Ensure that your backup strategies are appropriate to the environment. For non-production, do we need daily incremental backups? For critical production machines determine if Azure Site Recovery would be appropriate and implement and test your recovery plans.
Update your processes to ensure the level of protection afforded to your workloads is appropriate to the current impact. For example, if you have a new service you are deploying, when you look at the expected ramp up of usage and growth in criticality do you need that warm standby system running today or perhaps could you wait until it hits a revenue impact of £1m per hour? Set clear metrics for helping teams to understand what level of protection they need; too often we see instances where teams are investing in too much protection – with the associated opportunity cost of being unable to invest in new features – as well as mission critical systems having inadequate protection for fear of spending more.
Leverage automation to “inflate” your DR environment when you require it, this way you can avoid paying for any reservations or disk storage for your standby environment. When going down this route you will obviously need to ensure you have any data (e.g. databases) replicated and take into account how long the end-to-end process takes – will it meet your Recovery Time Objective?
Unless you have recently tested your disaster recovery (DR) procedures and run actual production workload, for the author at least, it is difficult to be confident in your position. There are few instances where a workload is a true island, instead it will exist amongst an ecosystem of systems it needs to consume and which consume it.
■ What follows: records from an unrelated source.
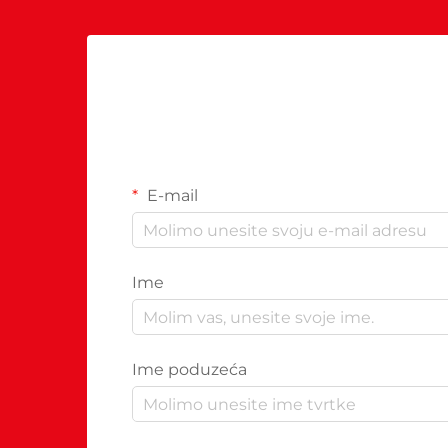
E-mail
Ime
Ime poduzeća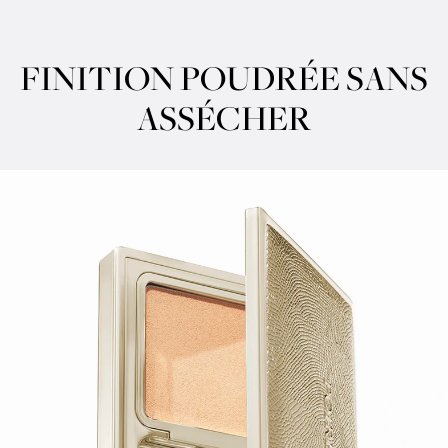
CREAMY TEXTURE
FINITION POUDRÉE SANS
ASSÉCHER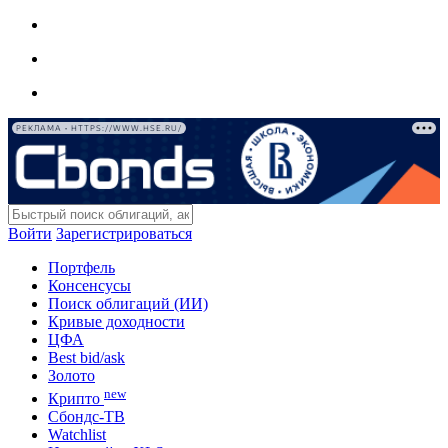
РЕКЛАМА • HTTPS://WWW.HSE.RU/
Войти
Зарегистрироваться
Портфель
Консенсусы
Поиск облигаций (ИИ)
Кривые доходности
ЦФА
Best bid/ask
Золото
new
Крипто
Сбондс-ТВ
Watchlist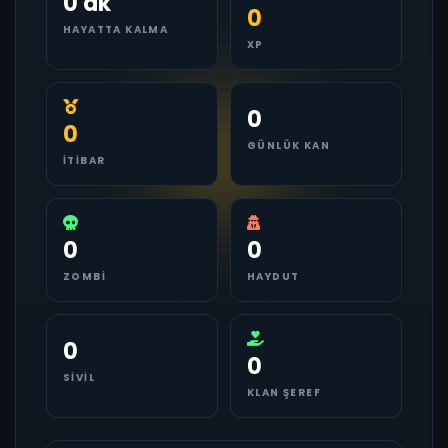
0 dk
0
HAYATTA KALMA
XP
0
0
GÜNLÜK KAN
İTIBAR
0
0
ZOMBI
HAYDUT
0
0
SIVIL
KLAN ŞEREF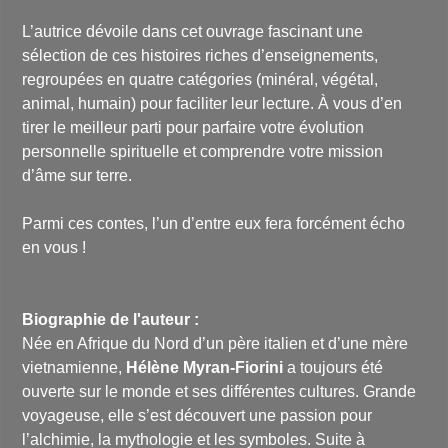
L’autrice dévoile dans cet ouvrage fascinant une
sélection de ces histoires riches d’enseignements,
regroupées en quatre catégories (minéral, végétal,
animal, humain) pour faciliter leur lecture. À vous d’en
tirer le meilleur parti pour parfaire votre évolution
personnelle spirituelle et comprendre votre mission
d’âme sur terre.
Parmi ces contes, l’un d’entre eux fera forcément écho
en vous !
Biographie de l'auteur :
Née en Afrique du Nord d’un père italien et d’une mère
vietnamienne,
Hélène Myran-Fiorini
a toujours été
ouverte sur le monde et ses différentes cultures. Grande
voyageuse, elle s’est découvert une passion pour
l’alchimie, la mythologie et les symboles. Suite à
It is highly likely that the ecosystem as a whole is going through an ever-increasing amount of change, so potentially your DR test is invalid the day after you switch back to your “primary” location.
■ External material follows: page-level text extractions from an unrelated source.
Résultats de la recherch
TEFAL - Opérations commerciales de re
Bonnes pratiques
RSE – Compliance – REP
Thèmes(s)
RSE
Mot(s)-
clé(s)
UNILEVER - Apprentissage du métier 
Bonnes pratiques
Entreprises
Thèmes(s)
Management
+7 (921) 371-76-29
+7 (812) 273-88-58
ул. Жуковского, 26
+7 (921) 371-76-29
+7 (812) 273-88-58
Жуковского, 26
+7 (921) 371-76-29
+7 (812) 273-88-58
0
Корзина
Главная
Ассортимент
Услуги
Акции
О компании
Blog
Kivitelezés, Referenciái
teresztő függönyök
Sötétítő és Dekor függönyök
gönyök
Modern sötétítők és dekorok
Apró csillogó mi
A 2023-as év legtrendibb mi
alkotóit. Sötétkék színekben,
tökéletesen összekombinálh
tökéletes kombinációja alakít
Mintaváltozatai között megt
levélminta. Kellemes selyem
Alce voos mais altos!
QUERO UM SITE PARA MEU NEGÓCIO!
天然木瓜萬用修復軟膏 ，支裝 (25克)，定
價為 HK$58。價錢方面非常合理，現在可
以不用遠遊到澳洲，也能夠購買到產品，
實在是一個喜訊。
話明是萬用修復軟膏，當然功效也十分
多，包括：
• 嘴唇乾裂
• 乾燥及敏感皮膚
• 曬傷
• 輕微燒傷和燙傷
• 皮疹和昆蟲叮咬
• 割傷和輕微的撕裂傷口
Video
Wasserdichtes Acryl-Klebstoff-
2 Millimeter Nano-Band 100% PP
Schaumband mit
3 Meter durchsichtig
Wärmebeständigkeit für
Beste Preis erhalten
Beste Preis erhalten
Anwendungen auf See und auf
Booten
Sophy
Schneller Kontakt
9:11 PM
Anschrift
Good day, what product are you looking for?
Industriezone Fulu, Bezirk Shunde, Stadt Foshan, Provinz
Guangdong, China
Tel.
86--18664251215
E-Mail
Instead you should look to use automation to update your processes, so that you could perhaps leverage your DR plan as part of major releases. This would mean load would regularly switch between regions and your teams would be familiar and comfortable with switching the traffic.
Tag your workloads by criticality, ensure that not only are you not overinvesting in DR but that you are not underinvesting – this is a frustratingly common scenario where a non-mission critical application will have over-invested in availability whilst a critical application has zero chance of hitting their recovery objectives.
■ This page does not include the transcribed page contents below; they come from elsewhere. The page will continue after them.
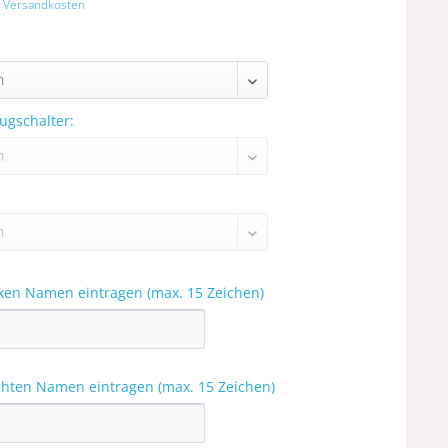
. Versandkosten
ugschalter:
nken Namen eintragen (max. 15 Zeichen)
chten Namen eintragen (max. 15 Zeichen)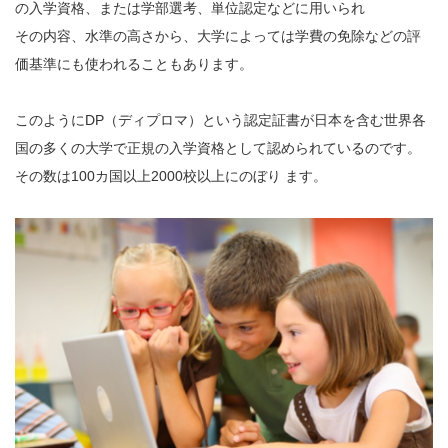
の入学資格、または学部選考、単位認定などに用いられ
その内容、水準の高さから、大学によっては学費の免除などの評
価基準にも使われることもあります。
このようにDP（ディプロマ）という認定証書が日本を含む世界各
国の多くの大学で正規の入学資格として認められているのです。
その数は100カ国以上2000校以上にのぼり ます。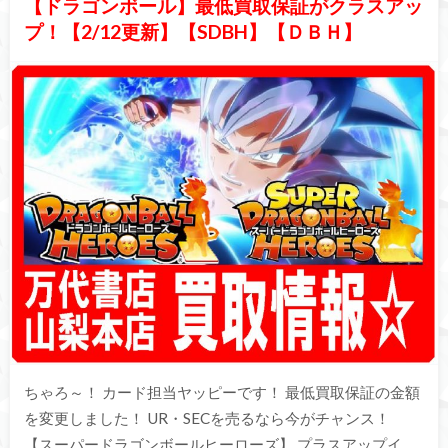
【ドラゴンボール】最低買取保証がクラスアッ
プ！【2/12更新】【SDBH】【ＤＢＨ】
ちゃろ～！ カード担当ヤッピーです！ 最低買取保証の金額
を変更しました！ UR・SECを売るなら今がチャンス！
【スーパードラゴンボールヒーローズ】 プラスアップイ…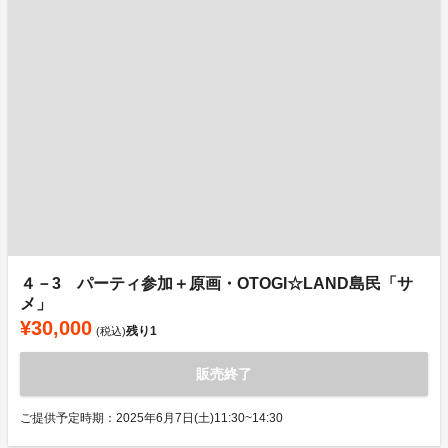
４－3 パーティ参加＋原画・OTOGI☆LAND島民「サ
メ」
¥30,000
残り
1
(税込)
販売終了
ご提供予定時期：2025年6月7日(土)11:30~14:30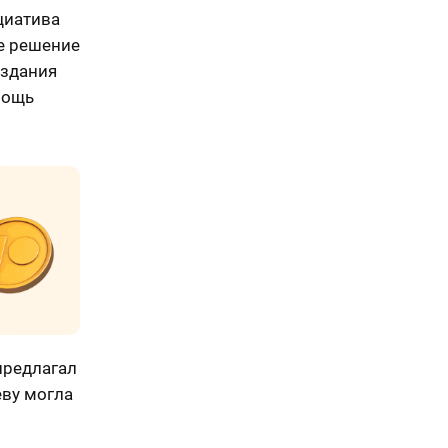
циатива
е решение
издания
мощь
предлагал
еву могла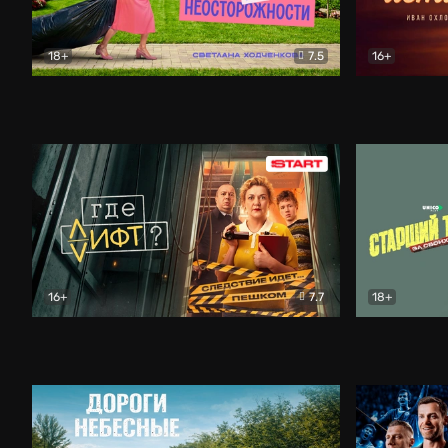
18+
7.5
16+
Свободна по неосторожности
Комедия
Простые и
16+
7.7
18+
Где лифт?
Комедия
Старший т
Active/Active in this case refers to your workload always serving traffic from multiple regions. This is the gold standard in terms of continuously validating your ability to survive a regional outage.
It is critical of course that you remember our first point – ensure that your level of protection is appropriate for each system. It is very easy to get carried away and overspend, while under-investing can lead to audit failures in terms of risk management and of course headline grabbing outages.
In this post we have explored how we can apply a Pay As You Go Mindset to challenge our “run” assumptions, such as production machines that must be available 24/7, or that disaster recovery is an all-or-nothing process.
Whilst we have focused on Virtual Machines for these posts, the concepts outlined can be applied to Platform as a Service (PaaS) capabilities too. For example you can run Active/Active, programmatically change service tiers to reflect current demand or evolving criticality, and of course use automation capabilities to build your DR on demand.
The core messages are firstly that it is all too easy to apply your hard earned knowledge from a traditional data centre and make your cloud deployments look like just another DC. Many of the lessons you learned from running infrastructure are still valid – it is through combining that knowledge with the on-demand possibilities of the cloud you can transform your organisation’s cost base and the speed at which it can operate. The second message is that to truly own and manage your costs you need to make the application owners accountable and responsible for their spend – it isn’t just the fun bits that get democratised!